FORGE: Fused On-Register Gradient Elimination for Memory-Efficient LLM Training
2026-06-22 • Machine Learning
Machine Learning
AI summaryⓘ
The authors explain that traditional training of neural networks saves all weight gradients in memory before updating, which limits how big models can be. They introduce FORGE, a method that combines the gradient calculation and optimizer step immediately, so gradients don't need to be stored as separate large tensors. This saves a lot of memory and keeps the update accurate, even with lower precision formats. Their experiments show that FORGE allows training bigger models with less memory and faster speed on typical GPUs.

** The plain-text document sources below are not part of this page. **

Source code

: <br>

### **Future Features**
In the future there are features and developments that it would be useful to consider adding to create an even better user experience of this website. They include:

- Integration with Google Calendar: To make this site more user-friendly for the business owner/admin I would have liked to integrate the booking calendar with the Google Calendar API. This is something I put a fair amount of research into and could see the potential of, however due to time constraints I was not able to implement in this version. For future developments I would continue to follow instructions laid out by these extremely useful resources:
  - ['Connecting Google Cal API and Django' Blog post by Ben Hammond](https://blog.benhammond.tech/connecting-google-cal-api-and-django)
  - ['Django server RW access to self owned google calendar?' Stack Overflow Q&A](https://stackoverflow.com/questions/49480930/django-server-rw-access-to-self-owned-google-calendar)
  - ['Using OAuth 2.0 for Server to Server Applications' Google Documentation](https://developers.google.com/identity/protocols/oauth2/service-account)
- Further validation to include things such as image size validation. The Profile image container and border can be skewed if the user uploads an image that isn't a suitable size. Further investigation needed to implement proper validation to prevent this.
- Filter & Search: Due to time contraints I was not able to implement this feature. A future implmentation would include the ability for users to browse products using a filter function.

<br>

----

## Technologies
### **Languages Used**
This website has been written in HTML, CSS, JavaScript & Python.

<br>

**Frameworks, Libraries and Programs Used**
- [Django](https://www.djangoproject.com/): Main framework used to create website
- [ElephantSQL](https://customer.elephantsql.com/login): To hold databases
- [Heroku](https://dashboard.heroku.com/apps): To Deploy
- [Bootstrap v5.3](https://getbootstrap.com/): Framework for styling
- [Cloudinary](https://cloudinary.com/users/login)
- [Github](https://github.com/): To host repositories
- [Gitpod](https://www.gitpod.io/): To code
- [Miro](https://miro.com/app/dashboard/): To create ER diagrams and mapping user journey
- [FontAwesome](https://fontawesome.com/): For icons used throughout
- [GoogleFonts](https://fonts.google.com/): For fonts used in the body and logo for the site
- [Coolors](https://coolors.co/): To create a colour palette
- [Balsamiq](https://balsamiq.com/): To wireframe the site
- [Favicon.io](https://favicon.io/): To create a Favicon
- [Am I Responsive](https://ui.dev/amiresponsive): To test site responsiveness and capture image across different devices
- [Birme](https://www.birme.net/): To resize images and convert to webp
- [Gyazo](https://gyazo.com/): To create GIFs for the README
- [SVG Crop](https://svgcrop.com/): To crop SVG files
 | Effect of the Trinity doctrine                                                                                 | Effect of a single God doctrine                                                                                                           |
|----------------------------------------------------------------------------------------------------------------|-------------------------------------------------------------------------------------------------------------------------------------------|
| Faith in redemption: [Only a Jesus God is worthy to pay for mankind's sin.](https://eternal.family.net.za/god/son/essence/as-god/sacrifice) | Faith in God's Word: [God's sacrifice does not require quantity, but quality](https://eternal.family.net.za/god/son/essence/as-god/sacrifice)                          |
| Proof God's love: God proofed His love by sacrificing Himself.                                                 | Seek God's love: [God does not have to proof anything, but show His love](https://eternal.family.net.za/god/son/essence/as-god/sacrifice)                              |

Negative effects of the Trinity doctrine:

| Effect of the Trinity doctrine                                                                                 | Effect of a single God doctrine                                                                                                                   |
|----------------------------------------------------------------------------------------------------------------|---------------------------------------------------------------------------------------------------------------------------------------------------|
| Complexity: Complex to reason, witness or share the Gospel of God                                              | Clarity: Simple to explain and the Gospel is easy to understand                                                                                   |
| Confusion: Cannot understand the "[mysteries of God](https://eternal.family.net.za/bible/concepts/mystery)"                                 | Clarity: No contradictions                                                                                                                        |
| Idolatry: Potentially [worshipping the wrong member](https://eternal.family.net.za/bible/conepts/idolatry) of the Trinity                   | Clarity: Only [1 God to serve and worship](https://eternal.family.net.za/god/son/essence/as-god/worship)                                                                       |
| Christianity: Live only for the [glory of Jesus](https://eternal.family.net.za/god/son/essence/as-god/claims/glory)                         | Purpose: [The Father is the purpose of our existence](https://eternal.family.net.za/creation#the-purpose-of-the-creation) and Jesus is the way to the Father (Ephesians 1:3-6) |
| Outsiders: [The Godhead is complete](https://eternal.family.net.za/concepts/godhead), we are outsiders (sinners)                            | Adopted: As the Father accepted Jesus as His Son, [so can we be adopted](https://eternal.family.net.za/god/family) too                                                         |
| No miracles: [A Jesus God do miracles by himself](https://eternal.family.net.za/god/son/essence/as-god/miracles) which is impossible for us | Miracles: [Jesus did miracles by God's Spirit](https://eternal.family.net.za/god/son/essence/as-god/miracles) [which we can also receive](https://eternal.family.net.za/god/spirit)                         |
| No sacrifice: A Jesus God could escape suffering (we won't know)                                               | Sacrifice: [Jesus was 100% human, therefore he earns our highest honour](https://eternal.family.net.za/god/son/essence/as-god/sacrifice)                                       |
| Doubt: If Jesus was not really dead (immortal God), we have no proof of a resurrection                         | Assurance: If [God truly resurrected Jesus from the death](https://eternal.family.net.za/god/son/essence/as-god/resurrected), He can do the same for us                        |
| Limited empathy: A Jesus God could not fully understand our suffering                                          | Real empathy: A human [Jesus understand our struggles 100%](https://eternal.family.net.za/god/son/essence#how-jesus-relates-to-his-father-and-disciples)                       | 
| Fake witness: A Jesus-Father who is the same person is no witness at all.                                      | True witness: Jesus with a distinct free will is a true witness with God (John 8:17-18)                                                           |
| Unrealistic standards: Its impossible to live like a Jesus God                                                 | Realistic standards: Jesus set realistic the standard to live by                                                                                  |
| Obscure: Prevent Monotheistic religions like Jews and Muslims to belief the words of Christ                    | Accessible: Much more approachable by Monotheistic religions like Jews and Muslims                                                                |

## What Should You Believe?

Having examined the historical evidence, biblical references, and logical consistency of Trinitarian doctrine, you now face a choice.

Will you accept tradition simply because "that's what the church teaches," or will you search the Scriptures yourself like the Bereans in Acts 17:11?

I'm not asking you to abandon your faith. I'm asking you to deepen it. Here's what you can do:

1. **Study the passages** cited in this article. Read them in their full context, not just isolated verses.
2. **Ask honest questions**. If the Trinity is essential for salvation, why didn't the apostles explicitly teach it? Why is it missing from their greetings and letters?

reverse-mode differentiationweight gradientsoptimizer stepmemory usagegradient foldingregistersbf168-bit optimizationtensor parallelismMegatron-LM
Authors
Dikshant Kukreja, Kritarth Prasad, Avinash Anand, Zhengkui Wang, Erik Cambria, Timothy Liu, Aik Beng Ng, Simon See, Bapi Chatterjee
Abstract
Reverse-mode differentiation computes every weight gradient, writes it to memory, and only then lets the optimizer read it back. This two-phase schedule sets the memory ceiling of modern training: at the seam between the phases, every layer's gradient is live at once. We argue that this materialized gradient is an artifact of how differentiation is staged, not a quantity that learning requires -- and we eliminate it. FORGE folds the optimizer step into the backward pass and applies it one tile at a time, entirely in registers, so each gradient tile is consumed the instant it is produced and never becomes a tensor. The fusion changes only when the update happens, not what it computes: in full precision the fused step is provably exact -- the identical optimizer update, for every element-wise rule -- and that exactness survives tensor- and sequence-parallel sharding; in the bf16 and 8-bit regimes used in practice it is faithful rather than bit-identical, its deviation bounded and, for the weight store, rendered unbiased by stochastic rounding. Because each gradient tile is born and consumed in the same registers, it is never converted down to bf16 to be stored and read back; FORGE thus preserves the full-precision fidelity that both bf16 and 8-bit optimizers lose to that conversion. Nor is the method tied to one architecture or one optimizer: linear layers are ubiquitous, and FORGE reclaims the gradient memory of any of them under any element-wise rule. Empirically FORGE more than halves the memory of an optimizer step and, at the small batch sizes typical of fine-tuning and continued pretraining, runs about 1.5x faster; integrated into tensor-parallel Megatron-LM it fits 8B training at four times the micro-batch a standard optimizer allows on the same GPUs.